Copie o texto sobre cultura geral começando pelas palavras "Antigamente havia uma" e parando depois de "tão mais vazios(…)", mas troque "artistas" por "músicos".

TRECHO DA FONTE:
· · ·

Alguém que escreve uma coisas dessas não poderia morrer tão cedo.
Antigamente havia uma noção razoavelmente disseminada de que ter
“cultura geral” era importante, de que fazia parte dos requisitos da
cidadania. Hoje, na suposta Era da Informação, é difícil imaginar
compromisso mais fora de moda. Mesmo artistas, escritores e professores
têm lacunas tremendas na formação cultural. Como se via na seção
“Antologia pessoal” que este caderno mantinha, eles não leram muitos
clássicos, dominam mal os conceitos filosóficos e científicos e se
interessam pouco por história. Penso em diretores de cinema como
Bergman e Fellini, no conhecimento amoroso que tinham de literatura,
teatro, pintura e música, e comparo com os atuais, dos quais tenho
conhecido alguns. A diferença de repertório é abissal e, mais
importante, se manifesta nos filmes, hoje tão mais vazios(…)

· · ·

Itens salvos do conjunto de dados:
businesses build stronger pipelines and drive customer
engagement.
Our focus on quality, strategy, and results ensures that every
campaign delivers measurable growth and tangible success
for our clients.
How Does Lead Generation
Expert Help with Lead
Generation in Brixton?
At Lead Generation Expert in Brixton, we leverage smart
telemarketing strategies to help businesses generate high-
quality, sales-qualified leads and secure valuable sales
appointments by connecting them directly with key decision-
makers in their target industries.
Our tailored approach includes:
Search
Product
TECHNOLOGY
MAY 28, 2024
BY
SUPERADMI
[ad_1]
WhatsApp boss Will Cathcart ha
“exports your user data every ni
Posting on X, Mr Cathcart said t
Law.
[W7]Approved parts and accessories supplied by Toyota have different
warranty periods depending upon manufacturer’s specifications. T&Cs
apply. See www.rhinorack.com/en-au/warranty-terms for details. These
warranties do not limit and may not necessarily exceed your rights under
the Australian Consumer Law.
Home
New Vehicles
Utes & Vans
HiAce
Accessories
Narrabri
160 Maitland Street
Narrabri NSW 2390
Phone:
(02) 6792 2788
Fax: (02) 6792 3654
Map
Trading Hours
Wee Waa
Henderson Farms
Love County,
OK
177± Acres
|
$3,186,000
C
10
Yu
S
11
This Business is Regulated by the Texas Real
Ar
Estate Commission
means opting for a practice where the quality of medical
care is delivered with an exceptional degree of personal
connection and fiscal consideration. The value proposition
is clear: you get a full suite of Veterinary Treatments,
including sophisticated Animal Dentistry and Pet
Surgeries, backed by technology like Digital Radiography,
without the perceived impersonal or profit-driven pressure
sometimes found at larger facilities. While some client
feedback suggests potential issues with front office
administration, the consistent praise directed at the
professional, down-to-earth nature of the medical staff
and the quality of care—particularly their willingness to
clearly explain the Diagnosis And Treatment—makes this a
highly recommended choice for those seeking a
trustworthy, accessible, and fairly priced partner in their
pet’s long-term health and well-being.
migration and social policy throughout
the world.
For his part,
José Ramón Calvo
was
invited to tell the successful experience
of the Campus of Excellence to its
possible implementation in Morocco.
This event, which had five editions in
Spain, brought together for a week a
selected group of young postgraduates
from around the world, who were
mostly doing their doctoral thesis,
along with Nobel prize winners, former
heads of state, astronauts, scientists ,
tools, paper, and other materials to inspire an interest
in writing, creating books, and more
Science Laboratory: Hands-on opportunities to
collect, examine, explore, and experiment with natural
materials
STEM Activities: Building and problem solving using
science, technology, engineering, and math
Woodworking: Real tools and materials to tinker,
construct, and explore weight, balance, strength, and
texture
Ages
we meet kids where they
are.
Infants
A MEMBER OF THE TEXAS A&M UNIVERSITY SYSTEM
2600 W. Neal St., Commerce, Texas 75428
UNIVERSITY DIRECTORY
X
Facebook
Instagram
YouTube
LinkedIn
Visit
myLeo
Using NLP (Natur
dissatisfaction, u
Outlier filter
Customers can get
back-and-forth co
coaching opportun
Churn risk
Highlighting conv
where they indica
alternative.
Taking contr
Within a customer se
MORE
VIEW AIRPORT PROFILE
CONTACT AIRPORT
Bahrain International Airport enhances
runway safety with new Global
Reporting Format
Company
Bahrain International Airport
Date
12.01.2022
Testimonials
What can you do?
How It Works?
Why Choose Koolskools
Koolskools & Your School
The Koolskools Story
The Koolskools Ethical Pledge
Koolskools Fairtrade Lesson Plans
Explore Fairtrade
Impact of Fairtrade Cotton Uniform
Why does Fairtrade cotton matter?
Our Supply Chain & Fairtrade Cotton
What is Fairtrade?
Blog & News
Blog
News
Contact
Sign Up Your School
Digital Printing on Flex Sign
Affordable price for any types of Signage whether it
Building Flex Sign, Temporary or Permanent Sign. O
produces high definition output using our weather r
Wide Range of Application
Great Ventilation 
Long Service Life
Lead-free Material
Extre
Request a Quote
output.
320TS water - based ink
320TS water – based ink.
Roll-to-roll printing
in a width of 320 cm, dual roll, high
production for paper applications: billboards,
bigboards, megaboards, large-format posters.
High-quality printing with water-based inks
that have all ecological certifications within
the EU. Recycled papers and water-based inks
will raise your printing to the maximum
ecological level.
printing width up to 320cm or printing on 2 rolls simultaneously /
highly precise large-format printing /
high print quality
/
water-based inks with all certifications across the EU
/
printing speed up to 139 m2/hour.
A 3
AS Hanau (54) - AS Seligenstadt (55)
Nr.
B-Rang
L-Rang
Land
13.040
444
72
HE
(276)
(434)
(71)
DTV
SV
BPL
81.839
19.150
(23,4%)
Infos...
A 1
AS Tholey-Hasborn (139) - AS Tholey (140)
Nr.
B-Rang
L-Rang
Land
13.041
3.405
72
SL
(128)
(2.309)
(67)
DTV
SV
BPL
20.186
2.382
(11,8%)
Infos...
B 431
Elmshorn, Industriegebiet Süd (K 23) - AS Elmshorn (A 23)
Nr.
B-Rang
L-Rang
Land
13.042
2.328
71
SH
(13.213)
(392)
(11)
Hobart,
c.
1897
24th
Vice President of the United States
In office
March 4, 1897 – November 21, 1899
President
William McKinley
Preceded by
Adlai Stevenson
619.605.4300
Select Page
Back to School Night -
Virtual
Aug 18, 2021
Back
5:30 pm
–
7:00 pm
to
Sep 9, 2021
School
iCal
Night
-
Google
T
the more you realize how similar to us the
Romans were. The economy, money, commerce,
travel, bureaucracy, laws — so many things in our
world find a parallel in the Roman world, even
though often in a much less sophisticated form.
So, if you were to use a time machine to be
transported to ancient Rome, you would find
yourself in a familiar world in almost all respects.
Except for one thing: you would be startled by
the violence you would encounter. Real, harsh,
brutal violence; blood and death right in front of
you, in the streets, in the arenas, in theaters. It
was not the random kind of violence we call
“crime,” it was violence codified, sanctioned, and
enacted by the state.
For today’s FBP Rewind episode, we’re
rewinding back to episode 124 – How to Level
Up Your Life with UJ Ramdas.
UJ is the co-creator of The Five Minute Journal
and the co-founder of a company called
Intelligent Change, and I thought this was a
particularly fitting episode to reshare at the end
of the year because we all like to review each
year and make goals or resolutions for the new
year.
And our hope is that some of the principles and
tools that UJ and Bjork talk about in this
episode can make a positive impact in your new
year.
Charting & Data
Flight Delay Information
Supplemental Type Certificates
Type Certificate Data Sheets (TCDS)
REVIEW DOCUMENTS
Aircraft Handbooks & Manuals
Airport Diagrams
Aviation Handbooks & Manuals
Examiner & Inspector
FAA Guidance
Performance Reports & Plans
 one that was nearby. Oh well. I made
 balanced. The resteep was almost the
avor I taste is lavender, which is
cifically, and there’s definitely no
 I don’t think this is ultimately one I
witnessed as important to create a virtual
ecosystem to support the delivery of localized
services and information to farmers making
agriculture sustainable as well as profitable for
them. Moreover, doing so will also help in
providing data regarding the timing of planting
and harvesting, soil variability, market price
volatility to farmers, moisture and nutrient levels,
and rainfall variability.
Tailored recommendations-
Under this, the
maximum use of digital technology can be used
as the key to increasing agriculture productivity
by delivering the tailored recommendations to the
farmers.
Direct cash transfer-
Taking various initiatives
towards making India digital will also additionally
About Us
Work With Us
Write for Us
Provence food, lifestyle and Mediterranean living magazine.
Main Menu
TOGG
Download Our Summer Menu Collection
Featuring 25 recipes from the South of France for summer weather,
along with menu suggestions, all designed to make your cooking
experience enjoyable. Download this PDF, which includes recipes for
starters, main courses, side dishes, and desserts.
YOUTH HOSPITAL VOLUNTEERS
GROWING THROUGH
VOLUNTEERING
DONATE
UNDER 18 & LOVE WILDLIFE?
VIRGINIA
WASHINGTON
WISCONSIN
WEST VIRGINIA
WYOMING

· · ·

RESOLUÇÃO:
Antigamente havia uma noção razoavelmente disseminada de que ter
“cultura geral” era importante, de que fazia parte dos requisitos da
cidadania. Hoje, na suposta Era da Informação, é difícil imaginar
compromisso mais fora de moda. Mesmo músicos, escritores e professores
têm lacunas tremendas na formação cultural. Como se via na seção
“Antologia pessoal” que este caderno mantinha, eles não leram muitos
clássicos, dominam mal os conceitos filosóficos e científicos e se
interessam pouco por história. Penso em diretores de cinema como
Bergman e Fellini, no conhecimento amoroso que tinham de literatura,
teatro, pintura e música, e comparo com os atuais, dos quais tenho
conhecido alguns. A diferença de repertório é abissal e, mais
importante, se manifesta nos filmes, hoje tão mais vazios(…)